══ 入力データ ══

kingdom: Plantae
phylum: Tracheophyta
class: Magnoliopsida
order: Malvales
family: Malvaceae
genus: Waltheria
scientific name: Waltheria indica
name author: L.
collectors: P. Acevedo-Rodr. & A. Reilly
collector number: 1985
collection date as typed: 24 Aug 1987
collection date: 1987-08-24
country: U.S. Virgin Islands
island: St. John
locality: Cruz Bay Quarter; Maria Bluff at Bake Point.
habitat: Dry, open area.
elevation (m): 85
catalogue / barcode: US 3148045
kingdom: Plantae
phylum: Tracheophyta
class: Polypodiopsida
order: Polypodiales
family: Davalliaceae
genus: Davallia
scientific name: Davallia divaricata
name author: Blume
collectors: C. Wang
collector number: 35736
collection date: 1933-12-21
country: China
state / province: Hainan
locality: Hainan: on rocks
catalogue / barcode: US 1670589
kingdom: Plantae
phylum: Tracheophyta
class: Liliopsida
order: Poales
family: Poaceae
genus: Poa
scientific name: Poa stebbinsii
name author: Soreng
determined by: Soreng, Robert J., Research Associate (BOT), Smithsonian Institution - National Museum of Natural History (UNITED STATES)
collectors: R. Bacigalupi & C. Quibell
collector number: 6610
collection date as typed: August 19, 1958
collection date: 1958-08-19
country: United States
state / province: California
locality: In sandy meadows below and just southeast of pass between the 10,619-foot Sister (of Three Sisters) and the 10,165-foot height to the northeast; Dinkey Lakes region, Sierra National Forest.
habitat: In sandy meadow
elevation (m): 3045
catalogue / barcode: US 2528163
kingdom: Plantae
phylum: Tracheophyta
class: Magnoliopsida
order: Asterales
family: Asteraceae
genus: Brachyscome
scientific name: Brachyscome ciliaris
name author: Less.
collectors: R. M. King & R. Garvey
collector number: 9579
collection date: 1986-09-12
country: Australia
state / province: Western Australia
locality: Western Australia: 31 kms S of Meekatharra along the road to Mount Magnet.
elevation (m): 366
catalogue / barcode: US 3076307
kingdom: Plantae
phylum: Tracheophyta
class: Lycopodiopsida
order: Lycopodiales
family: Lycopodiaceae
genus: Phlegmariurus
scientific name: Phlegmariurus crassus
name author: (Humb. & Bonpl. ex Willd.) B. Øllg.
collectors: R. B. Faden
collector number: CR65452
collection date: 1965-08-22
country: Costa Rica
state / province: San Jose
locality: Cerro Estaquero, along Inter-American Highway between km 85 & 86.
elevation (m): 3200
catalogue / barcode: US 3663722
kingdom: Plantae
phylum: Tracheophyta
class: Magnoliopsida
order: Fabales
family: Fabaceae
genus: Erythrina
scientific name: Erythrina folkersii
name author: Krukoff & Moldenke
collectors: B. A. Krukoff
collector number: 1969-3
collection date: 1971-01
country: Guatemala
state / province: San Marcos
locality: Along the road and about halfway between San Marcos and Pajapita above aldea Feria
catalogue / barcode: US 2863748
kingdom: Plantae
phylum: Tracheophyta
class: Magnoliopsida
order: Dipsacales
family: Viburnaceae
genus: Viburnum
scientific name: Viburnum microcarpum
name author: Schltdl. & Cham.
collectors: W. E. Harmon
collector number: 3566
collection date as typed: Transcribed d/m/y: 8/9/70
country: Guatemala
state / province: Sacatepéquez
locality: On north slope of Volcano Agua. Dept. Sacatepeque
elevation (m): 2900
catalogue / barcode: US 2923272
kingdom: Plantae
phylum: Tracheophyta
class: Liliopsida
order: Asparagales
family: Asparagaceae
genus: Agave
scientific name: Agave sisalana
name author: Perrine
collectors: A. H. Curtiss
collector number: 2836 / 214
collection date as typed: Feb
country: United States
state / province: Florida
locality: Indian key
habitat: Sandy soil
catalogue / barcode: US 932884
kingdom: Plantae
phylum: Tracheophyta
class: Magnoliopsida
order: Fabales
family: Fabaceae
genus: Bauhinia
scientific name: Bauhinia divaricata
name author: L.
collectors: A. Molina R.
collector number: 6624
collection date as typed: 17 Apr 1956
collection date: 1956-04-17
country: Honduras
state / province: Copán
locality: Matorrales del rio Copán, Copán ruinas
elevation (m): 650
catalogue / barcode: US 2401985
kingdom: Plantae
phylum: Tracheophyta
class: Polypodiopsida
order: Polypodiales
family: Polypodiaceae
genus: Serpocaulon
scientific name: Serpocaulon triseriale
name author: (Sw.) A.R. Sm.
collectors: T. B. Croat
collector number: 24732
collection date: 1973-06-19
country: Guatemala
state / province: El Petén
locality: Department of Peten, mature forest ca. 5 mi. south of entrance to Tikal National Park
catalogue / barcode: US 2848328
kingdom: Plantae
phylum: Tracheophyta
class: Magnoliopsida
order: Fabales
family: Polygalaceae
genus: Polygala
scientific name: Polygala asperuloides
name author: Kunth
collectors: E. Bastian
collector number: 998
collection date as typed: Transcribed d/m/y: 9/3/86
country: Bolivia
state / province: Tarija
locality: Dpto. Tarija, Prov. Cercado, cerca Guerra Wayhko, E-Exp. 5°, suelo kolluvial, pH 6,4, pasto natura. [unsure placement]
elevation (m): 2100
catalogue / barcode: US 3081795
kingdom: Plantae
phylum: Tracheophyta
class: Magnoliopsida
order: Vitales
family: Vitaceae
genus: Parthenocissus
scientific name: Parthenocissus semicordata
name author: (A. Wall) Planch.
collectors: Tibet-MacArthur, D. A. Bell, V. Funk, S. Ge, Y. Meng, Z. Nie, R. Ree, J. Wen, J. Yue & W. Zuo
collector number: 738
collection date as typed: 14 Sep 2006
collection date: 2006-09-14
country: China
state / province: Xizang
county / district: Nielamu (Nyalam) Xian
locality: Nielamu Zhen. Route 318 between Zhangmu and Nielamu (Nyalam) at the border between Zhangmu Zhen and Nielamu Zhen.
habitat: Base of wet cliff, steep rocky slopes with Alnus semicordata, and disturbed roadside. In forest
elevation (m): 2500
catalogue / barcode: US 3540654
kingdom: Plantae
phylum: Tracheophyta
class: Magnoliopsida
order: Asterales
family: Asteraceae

═══

課題. 上の記録から、文字列「elevation」を含む行をすべて選び出してください。大文字と小文字は区別します。

解答.
elevation (m): 85
elevation (m): 3045
elevation (m): 366
elevation (m): 3200
elevation (m): 2900
elevation (m): 650
elevation (m): 2100
elevation (m): 2500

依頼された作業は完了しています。